On 6/2/14, 6:48 AM, Rui Pedro Bernardino wrote:
The proposed patch replaces the constants found in XCCDF descriptions
by the profile values.
Using this patch, generated guides and reports will reflect the
profile specific values, eg, PASS_MIN_LEN description in rule
accounts_password_minlen_login_defs will reflect profile’s
var_accounts_password_minlen_login_defs and not the default ‘14’.
Rui Bernardino (1):
Replaced profile dependent constants by references to profile values
RHEL/6/input/services/ssh.xml | 4 +-
RHEL/6/input/system/accounts/pam.xml | 36
++++++++++----------
RHEL/6/input/system/accounts/physical.xml | 4 +-
.../accounts/restrictions/account_expiration.xml | 8 ++---
.../accounts/restrictions/password_expiration.xml | 15 ++++----
RHEL/6/input/system/accounts/session.xml | 20 +++++-----
RHEL/6/input/system/auditing.xml | 23 +++++-------
RHEL/6/input/system/permissions/execution.xml | 7 ++--
RHEL/6/input/system/selinux.xml | 12 +++---
9 files changed, 62 insertions(+), 67 deletions(-)
--
Patch generates some whitespace errors:
$ git apply /tmp/rui1.patch
/tmp/rui1.patch:156: trailing whitespace.

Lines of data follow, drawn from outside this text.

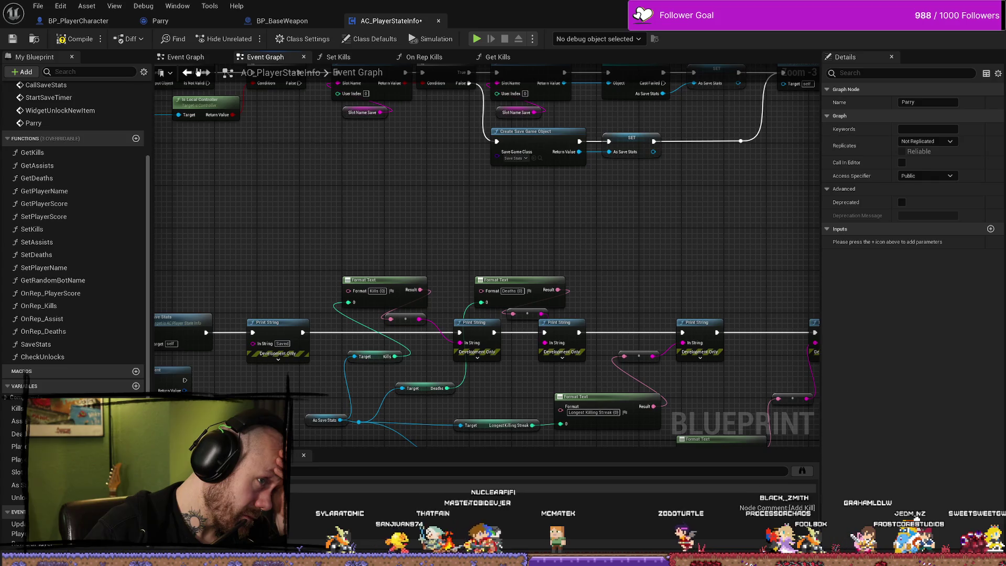
click(186, 57)
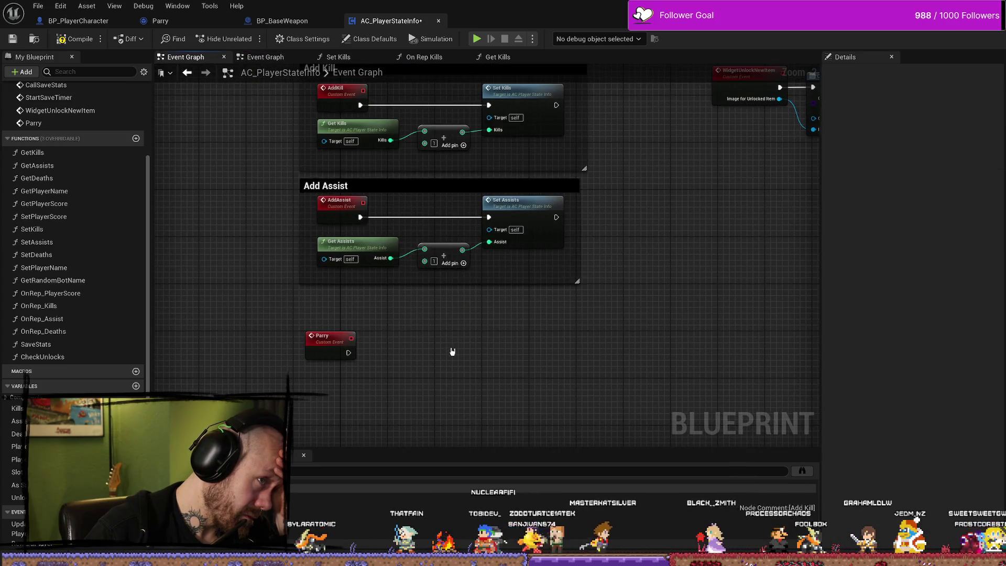
click(278, 56)
click(303, 58)
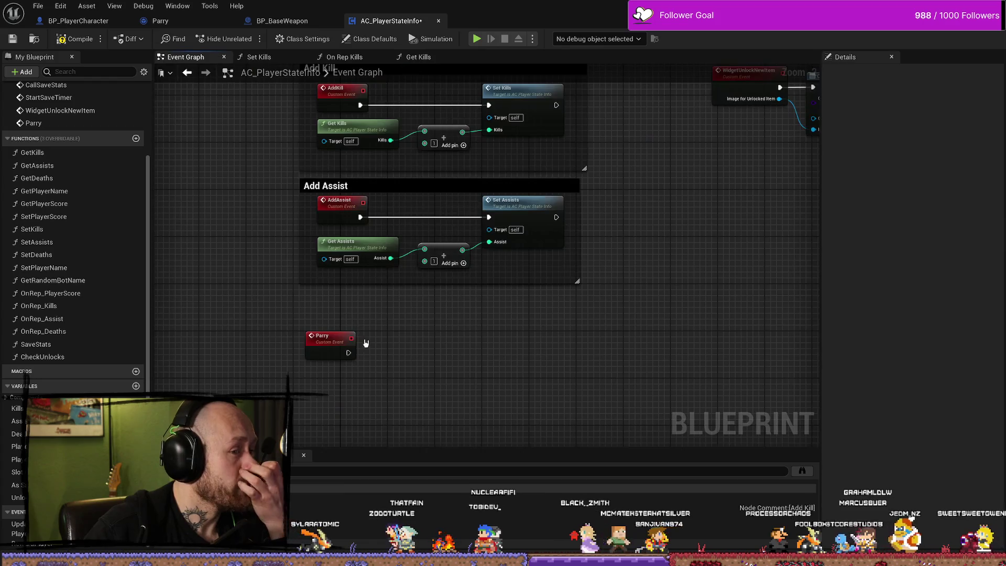
- Zoom in on the unconnected Parry custom event beneath Add Assist
scroll(496, 355, down, 3)
scroll(465, 338, up, 2)
scroll(465, 338, up, 1)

module. In the file <tt>/etc/pam.d/system-auth</tt>, append
<tt>remember=<sub idref="var_password_history_retain_limit"
/></tt> to the
/tmp/rui1.patch:382: trailing whitespace.
Set this to <tt><sub
idref="var_auditd_space_left_action"/></tt>
(instead of the default which is <tt>suspend</tt>)
warning: 2 lines add whitespace errors.
<snip>
diff --git a/RHEL/6/input/services/ssh.xml b/RHEL/6/input/services/ssh.xml
index 695418a..e603834 100644
--- a/RHEL/6/input/services/ssh.xml
+++ b/RHEL/6/input/services/ssh.xml
@@ -150,7 +150,7 @@ automatically logged out.
<br /><br />
To set an idle timeout interval, edit the following line in
<tt>/etc/ssh/sshd_config</tt> as
follows:
-<pre>ClientAliveInterval <b>interval</b></pre>
+<pre>ClientAliveInterval <b><sub
idref="sshd_idle_timeout_value"/></b></pre>
verified the variable is expressed here, but yet.....
The timeout <b>interval</b> is given in seconds. To have
a timeout
of 15 minutes, set <b>interval</b> to 900.
<br /><br />
@@ -163,7 +163,7 @@ from correctly detecting that the user is idle.
Run the following command to see what the timeout interval is:
<pre># grep ClientAliveInterval /etc/ssh/sshd_config</pre>
If properly configured, the output should be:
-<pre>ClientAliveInterval 900</pre>
+<pre>ClientAliveInterval <sub
idref="sshd_idle_timeout_value"/></pre>
..... the XCCD variable does not get populated here.
and, <snip>
diff --git a/RHEL/6/input/system/accounts/pam.xml
b/RHEL/6/input/system/accounts/pam.xml
index feddbb6..2c58d54 100644
--- a/RHEL/6/input/system/accounts/pam.xml
+++ b/RHEL/6/input/system/accounts/pam.xml
@@ -225,7 +225,7 @@ operator="equals" interactive="0">
<description>To configure the number of retry prompts that are
permitted per-session:
<br /><br />
Edit the <tt>pam_cracklib.so</tt> statement in
<tt>/etc/pam.d/system-auth</tt> to
-show <tt>retry=3</tt>, or a lower value if site policy is more
restrictive.
+show <tt>retry=<sub
idref="var_password_pam_cracklib_retry"/></tt>,
or a lower value if site policy is more restrictive.
The XCCD variable does not get populated here either.
And... <snip>
<br /><br />
The DoD requirement is a maximum of 3 prompts per session.
</description>
@@ -273,14 +273,14 @@ Passwords with excessive repeating characters
may be more vulnerable to password
usage of digits in a password. When set to a negative number, any
password will be required to
contain that many digits. When set to a positive number, pam_cracklib
will grant +1 additional
length credit for each digit.
-Add <tt>dcredit=-1</tt> after pam_cracklib.so to require use of a
digit in passwords.
+Add <tt>dcredit=<sub
idref="var_password_pam_cracklib_dcredit"/></tt>
after pam_cracklib.so to require use of a digit in passwords.
The XCCD variable does not get populated here either.
I'm using:
$ rpm -qa openscap openscap-utils
openscap-utils-1.0.8-1.el6_5.x86_64
openscap-1.0.8-1.el6_5.x86_64
Did these substitutions work for you?